| WHAT YOU NEED TO DO |
Throughout the material below, tally the lines containing "pixels" and give the total with no accompanying text.
[Start of section]
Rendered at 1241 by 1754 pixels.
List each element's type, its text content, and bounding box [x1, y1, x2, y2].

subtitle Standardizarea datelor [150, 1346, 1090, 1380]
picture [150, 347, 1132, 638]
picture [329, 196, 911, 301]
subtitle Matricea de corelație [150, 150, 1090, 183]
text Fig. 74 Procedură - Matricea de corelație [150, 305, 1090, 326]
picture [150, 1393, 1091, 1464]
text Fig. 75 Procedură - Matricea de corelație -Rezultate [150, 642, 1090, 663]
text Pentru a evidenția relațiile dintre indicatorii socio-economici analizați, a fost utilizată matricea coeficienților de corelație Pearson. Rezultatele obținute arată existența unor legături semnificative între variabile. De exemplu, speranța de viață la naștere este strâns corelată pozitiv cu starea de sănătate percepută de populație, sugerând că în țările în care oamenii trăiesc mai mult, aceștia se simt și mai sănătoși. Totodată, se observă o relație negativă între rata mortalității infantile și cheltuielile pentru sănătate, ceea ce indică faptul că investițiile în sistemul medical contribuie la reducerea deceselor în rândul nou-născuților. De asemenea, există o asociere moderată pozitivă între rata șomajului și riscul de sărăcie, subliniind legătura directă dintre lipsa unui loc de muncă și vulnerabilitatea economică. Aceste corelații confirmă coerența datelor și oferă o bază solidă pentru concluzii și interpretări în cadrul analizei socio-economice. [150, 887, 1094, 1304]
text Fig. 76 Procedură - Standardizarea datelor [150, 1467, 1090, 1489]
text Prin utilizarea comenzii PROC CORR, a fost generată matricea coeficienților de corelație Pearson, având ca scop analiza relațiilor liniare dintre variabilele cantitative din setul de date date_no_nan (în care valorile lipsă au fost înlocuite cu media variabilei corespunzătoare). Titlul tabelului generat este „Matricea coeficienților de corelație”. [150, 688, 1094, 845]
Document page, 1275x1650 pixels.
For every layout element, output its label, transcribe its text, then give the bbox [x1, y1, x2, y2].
[End of section]
| SOLUTION |
2